Она пожала плечами — мол, какие пустяки — но было видно, что её это беспокоит.
— Ребята, которые его не любят, — они просто не знают его. — И она быстренько переменила тему. — А как дела в Теневом клубе?
Я приложил глаз к объективу микроскопа и обнаружил несколько инфузорий-туфелек, плавающих между тонкими стеклянными пластинками.
— Никак, — был мой ответ. — Провожу своё собственное расследование без их помощи.
— Да что ты? Алек тоже. Он по-прежнему считает, что это ты сыграл с ним те шутки, и обещает доказать мне, какая ты жалкая, ничтожная личность. А я сказала ему, что и так это знаю, из чего ещё не следует, что это ты сотворил те безобразия.
Шерил одарила меня такой улыбкой, что я проглотил её ехидный комментарий, не поперхнувшись.

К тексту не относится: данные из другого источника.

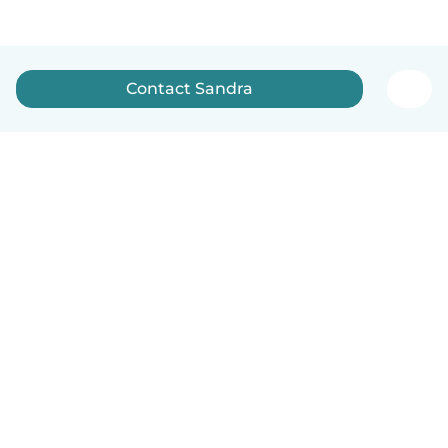
Contact Sandra
English
How it works
Help
Terms & Privacy
Pricing
Company details
Babysits for Work
Community standards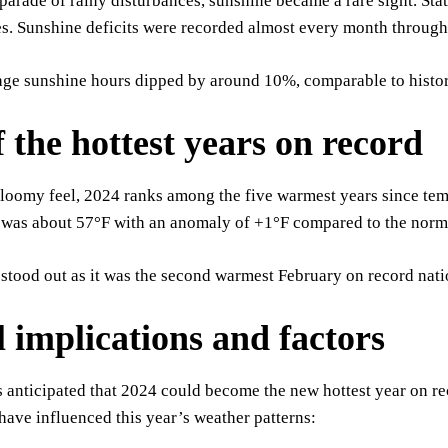
parade of rainy disturbances, sunshine became a rare sight. Stat
s. Sunshine deficits were recorded almost every month throughou
ge sunshine hours dipped by around 10%, comparable to histori
f the hottest years on record
gloomy feel, 2024 ranks among the five warmest years since te
 was about 57°F with an anomaly of +1°F compared to the nor
stood out as it was the second warmest February on record nat
l implications and factors
’s anticipated that 2024 could become the new hottest year on r
ave influenced this year’s weather patterns: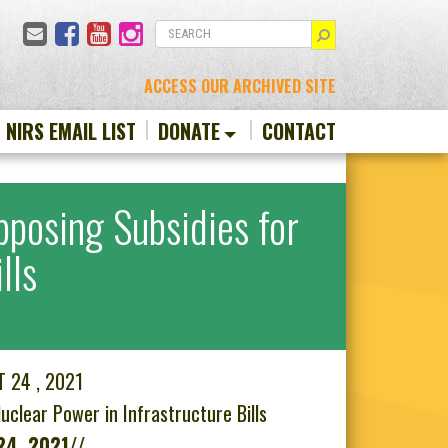
Email
Facebook
YouTube
Instagram
SEARCH
ACCESS OUR ARCHIVED SITE
N NIRS EMAIL LIST
DONATE
CONTACT
pposing Subsidies for
lls
T 24 , 2021
clear Power in Infrastructure Bills
24, 2021//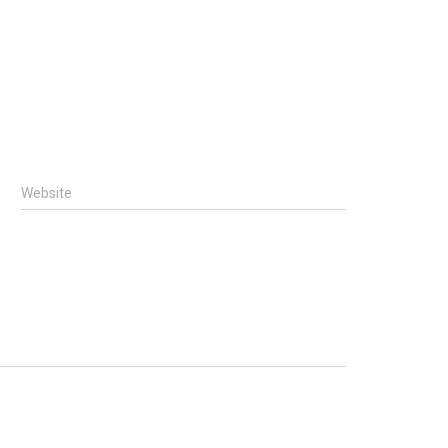
Website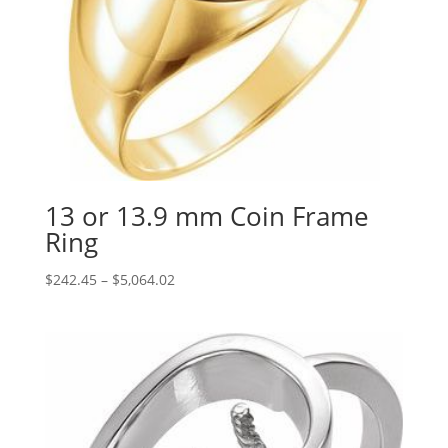
13 or 13.9 mm Coin Frame
Ring
Price
$
242.45
–
$
5,064.02
range:
$242.45
through
$5,064.02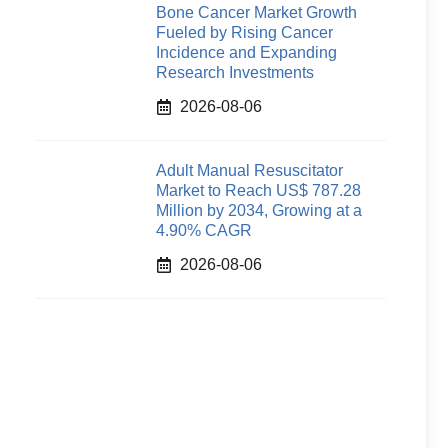
Bone Cancer Market Growth
Fueled by Rising Cancer
Incidence and Expanding
Research Investments
2026-08-06
Adult Manual Resuscitator
Market to Reach US$ 787.28
Million by 2034, Growing at a
4.90% CAGR
2026-08-06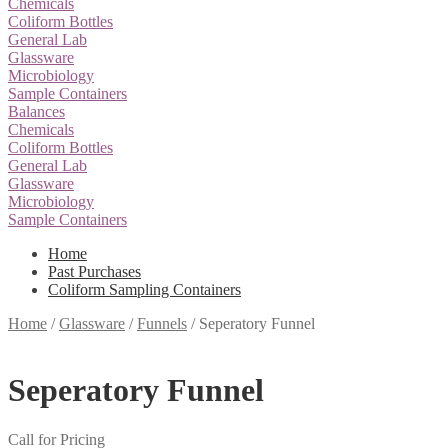
Chemicals
Coliform Bottles
General Lab
Glassware
Microbiology
Sample Containers
Balances
Chemicals
Coliform Bottles
General Lab
Glassware
Microbiology
Sample Containers
Home
Past Purchases
Coliform Sampling Containers
Home
/
Glassware
/
Funnels
/
Seperatory Funnel
Seperatory Funnel
Call for Pricing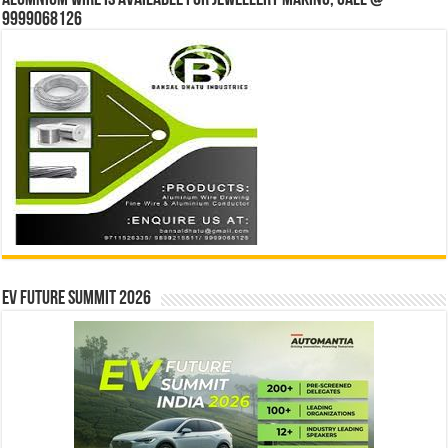
Alumnium wire is available for jewellery making, Call @
9999068126
EV Future Summit 2026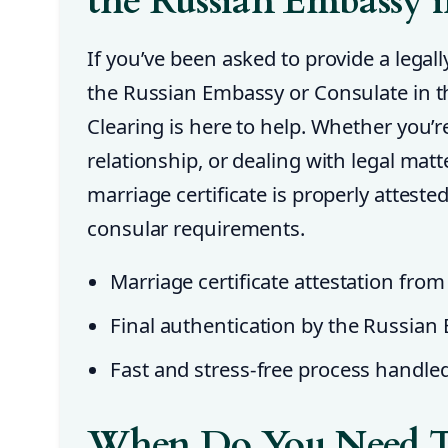
the Russian Embassy 
If you’ve been asked to provide a legall
the Russian Embassy or Consulate in 
Clearing is here to help. Whether you’re
relationship, or dealing with legal mat
marriage certificate is properly attest
consular requirements.
Marriage certificate attestation from
Final authentication by the Russian
Fast and stress-free process handle
When Do You Need T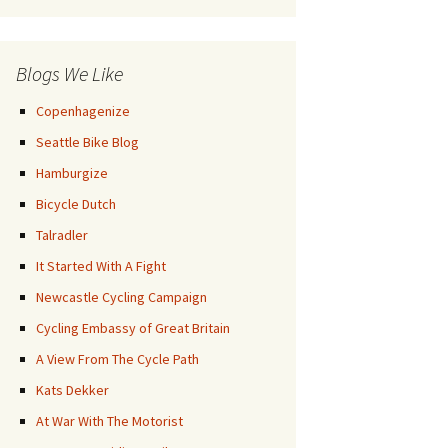
Posts
Blogs We Like
Copenhagenize
Seattle Bike Blog
Hamburgize
Bicycle Dutch
Talradler
It Started With A Fight
Newcastle Cycling Campaign
Cycling Embassy of Great Britain
A View From The Cycle Path
Kats Dekker
At War With The Motorist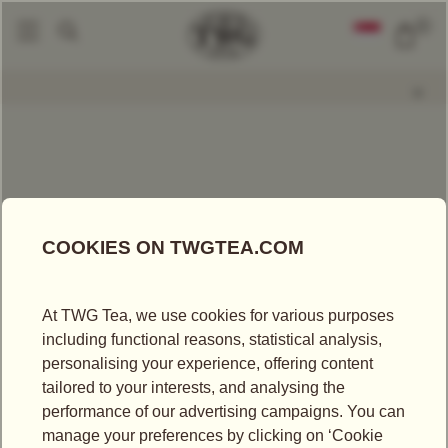
0
Packaged Teas
Napoleon Tea
|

— В общем, — прибавила она, — тебе не о чем волноваться, потому что я знаю — это не ты.
— Ну так убеди и его!
— Не могу. Каждый раз, когда я заговариваю о тебе, мы начинаем орать друг на друга; поэтому Алек установил правило: тебя мы больше не обсуждаем.
— А оно идёт до или после правила, по которому тебе не разрешается ни в чём быть лучше него?
Шерил так крутанула фокусную рукоятку микроскопа, что хрупкое предметное стекло треснуло.
— Вот только этого и не хватало! — Она принялась готовить другой препарат.
Я поднял голову и заметил, как несколько ребят быстро отвели от нас взгляды. За нами наблюдали, нас подслушивали, и ко мне снова вернулось то самое неприятное чувство. О_о назвала его паранойей, но я... Ну не знаю я. Одна девчонка принялась крутить шеей, как бы показывая, что вовсе не пялилась на нас, что это у неё шея затекла. Другой пацан сделал вид, что поправляет бейсболку, а вовсе не указывает своему партнёру по лабораторной на нас глазами. Вдруг я почувствовал себя чем-то вроде инфузории-туфельки под объективом микроскопа — все на тебя таращатся, а скрыться некуда.